Objective: To assess target-organ involvement in newly diagnosed, untreated hypertensive patients presenting at the University College Hospital, ibadan, Nigeria.
Methods: Newly diagnosed hypertensive men and women were recruited consecutively into the study. Target-organ damage was assessed using electroctrocardiography, echocardiography, renal function assessment (including tests for albuminuria) and fundoscopy.

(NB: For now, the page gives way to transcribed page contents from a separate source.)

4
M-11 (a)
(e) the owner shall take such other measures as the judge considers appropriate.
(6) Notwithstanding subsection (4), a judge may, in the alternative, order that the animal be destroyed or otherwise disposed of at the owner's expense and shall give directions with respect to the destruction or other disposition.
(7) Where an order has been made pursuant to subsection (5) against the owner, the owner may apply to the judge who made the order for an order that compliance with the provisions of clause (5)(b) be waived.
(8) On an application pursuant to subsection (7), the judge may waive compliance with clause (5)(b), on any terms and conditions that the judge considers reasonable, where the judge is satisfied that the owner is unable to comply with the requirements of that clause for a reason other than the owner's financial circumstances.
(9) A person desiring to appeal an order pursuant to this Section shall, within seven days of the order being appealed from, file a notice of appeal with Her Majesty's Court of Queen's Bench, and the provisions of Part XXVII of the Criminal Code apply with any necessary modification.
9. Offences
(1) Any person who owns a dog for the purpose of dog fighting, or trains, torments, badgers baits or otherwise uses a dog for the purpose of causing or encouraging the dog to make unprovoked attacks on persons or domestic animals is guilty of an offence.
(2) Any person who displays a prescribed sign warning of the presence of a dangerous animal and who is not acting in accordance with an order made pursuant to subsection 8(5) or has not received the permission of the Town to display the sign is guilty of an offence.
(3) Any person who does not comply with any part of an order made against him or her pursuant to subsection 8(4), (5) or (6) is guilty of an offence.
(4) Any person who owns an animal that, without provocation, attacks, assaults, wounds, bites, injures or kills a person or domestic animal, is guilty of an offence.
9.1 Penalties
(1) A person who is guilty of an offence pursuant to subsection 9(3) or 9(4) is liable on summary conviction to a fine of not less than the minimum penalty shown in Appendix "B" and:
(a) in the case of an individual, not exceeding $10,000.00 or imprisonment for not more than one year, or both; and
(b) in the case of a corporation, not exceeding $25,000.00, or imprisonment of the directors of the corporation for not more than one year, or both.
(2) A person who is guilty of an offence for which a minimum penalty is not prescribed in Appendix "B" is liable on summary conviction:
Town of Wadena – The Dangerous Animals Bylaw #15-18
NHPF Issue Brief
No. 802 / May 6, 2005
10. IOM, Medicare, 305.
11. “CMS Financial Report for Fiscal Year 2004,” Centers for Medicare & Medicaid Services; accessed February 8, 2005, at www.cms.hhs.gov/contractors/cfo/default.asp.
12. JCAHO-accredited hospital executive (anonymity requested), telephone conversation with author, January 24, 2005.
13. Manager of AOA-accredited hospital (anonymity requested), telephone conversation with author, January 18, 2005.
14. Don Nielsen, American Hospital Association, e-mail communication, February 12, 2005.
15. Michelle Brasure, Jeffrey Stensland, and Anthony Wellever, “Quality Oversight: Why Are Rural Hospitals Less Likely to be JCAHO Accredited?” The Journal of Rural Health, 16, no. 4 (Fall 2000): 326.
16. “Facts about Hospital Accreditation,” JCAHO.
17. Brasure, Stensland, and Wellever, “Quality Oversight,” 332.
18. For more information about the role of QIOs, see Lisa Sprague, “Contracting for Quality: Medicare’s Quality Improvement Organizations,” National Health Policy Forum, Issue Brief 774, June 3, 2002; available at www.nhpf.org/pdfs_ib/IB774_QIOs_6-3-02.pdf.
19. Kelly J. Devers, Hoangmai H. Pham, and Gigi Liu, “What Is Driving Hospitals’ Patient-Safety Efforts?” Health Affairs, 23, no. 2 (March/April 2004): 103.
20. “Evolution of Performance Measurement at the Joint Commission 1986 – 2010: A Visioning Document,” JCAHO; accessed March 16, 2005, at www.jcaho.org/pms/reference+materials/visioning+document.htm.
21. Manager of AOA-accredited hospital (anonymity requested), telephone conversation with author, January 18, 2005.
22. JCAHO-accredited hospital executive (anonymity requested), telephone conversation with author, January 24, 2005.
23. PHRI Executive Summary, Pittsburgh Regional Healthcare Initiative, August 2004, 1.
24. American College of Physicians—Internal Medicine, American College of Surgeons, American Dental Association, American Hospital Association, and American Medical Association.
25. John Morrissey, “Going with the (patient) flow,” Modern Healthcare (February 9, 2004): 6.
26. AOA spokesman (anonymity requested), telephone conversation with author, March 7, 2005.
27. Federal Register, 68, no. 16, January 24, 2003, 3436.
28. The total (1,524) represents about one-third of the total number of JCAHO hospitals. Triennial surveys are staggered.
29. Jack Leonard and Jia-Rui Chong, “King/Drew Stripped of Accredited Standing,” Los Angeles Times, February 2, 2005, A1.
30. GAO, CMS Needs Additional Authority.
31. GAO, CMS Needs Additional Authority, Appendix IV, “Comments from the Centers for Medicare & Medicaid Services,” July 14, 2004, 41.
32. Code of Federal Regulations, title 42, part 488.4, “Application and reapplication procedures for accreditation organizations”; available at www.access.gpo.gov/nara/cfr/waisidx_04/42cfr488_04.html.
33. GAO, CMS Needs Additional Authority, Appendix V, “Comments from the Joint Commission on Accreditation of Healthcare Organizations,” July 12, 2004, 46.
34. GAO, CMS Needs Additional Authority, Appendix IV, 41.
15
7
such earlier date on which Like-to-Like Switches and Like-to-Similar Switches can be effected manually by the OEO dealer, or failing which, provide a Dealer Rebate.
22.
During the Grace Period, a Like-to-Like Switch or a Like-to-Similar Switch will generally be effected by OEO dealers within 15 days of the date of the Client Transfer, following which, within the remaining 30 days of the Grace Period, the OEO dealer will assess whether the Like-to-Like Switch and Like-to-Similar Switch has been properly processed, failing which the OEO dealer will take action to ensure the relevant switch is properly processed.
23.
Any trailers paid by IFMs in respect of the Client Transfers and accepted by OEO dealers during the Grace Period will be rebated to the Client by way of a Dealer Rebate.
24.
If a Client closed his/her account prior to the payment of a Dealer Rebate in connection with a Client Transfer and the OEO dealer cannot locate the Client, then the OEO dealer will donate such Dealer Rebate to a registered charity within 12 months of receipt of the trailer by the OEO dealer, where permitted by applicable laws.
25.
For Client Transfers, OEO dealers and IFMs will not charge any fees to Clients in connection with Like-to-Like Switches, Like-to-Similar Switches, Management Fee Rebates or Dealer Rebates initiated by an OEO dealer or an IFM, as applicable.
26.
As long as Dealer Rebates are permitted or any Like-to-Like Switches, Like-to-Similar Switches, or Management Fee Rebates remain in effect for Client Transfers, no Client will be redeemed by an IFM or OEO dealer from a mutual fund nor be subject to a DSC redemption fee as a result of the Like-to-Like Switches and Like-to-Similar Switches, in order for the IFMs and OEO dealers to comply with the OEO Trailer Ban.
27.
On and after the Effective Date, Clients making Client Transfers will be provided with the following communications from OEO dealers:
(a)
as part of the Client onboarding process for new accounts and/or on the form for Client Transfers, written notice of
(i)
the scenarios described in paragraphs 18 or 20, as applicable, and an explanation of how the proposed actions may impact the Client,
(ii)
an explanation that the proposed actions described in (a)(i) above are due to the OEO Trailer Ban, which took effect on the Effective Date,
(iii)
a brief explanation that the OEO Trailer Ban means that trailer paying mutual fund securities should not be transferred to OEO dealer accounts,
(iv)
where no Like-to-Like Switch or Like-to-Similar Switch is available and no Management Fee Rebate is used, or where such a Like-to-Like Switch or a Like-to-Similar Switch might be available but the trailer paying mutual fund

Results: A total of 68 subjects were recruited, but only 54 (79.4%), with a mean age of 59.1 (+ 12.4) years, completed the study. There were 29 (+ 53.7%) men, mean age 63.5 (+ 12.6) years, and 25 (46.3%) women, mean age 54.1 (+ 10.4) years. Fifty per cent of the subjects had no symptoms. Some form of albuminuria was found in about 40.7%. Seventy-one per cent (71%) had between grade 1 and 2 hypertensive retinopathy. Only six (11.1%) had glomerular filtration rate greater than 90 ml/min. Systolic function was impaired in three (5.6%) of the subjects. Diastolic dysfunction was present in 36 (66.7%) subjects.
Conclusion: Target-organ damage already exists in newly diagnosed hypertensive subjects before presentation. We suggest early screening for cardiovascular risk factors and possibly a reduction in the criteria for the definition of hypertension in black Africans.